DESCRIPTION OF THE TASK: How many lines in the data below contain the word "action"? State only the number.

──────── PROVIDED MATERIAL ────────

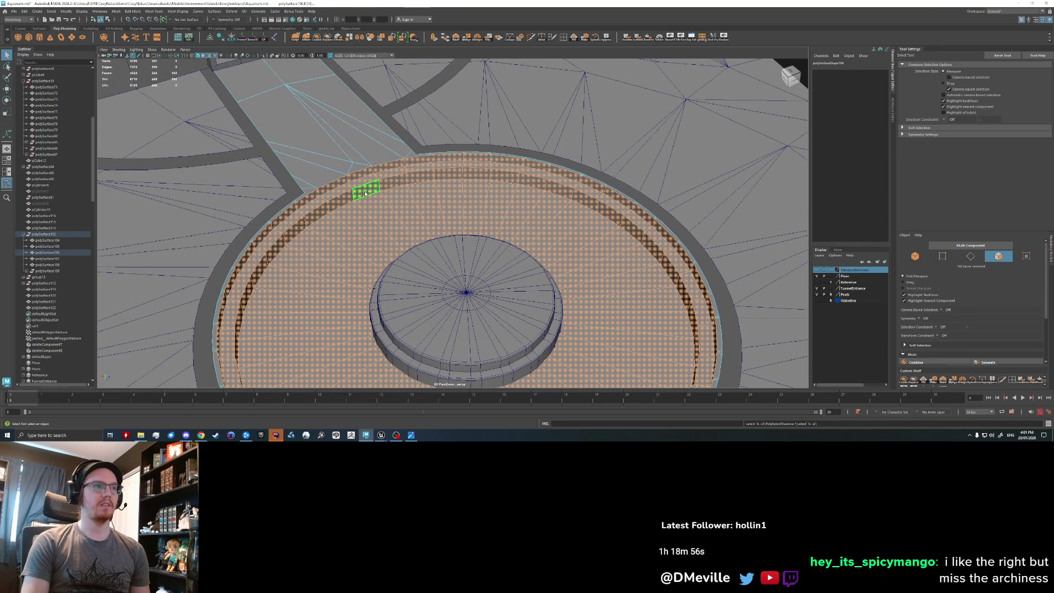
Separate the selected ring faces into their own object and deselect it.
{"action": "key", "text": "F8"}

────────
──────── PROVIDED MATERIAL ────────

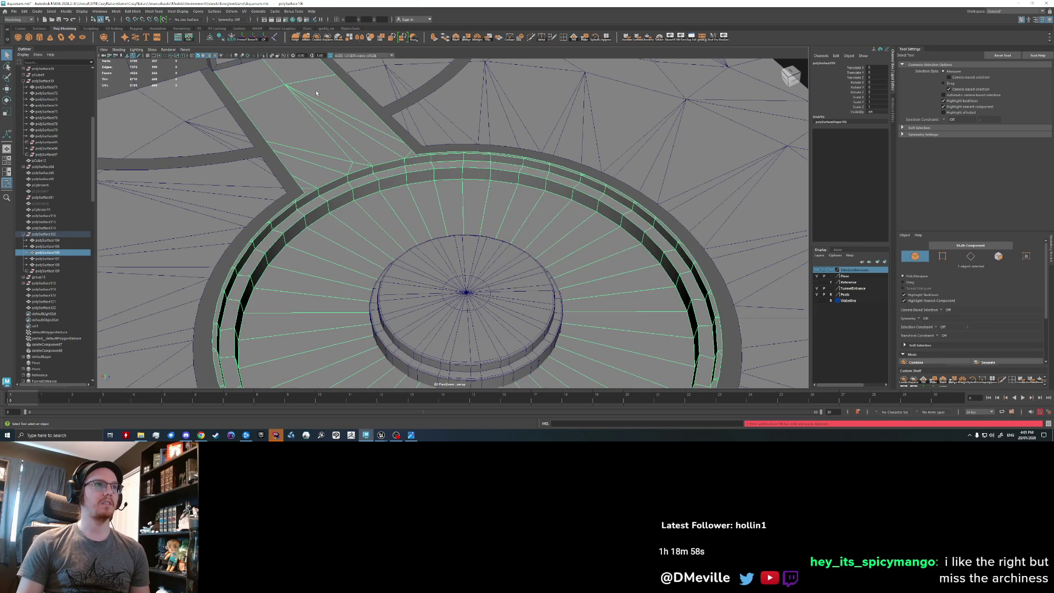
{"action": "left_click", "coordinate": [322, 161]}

────────

RESPONSE TO THIS EXERCISE: 2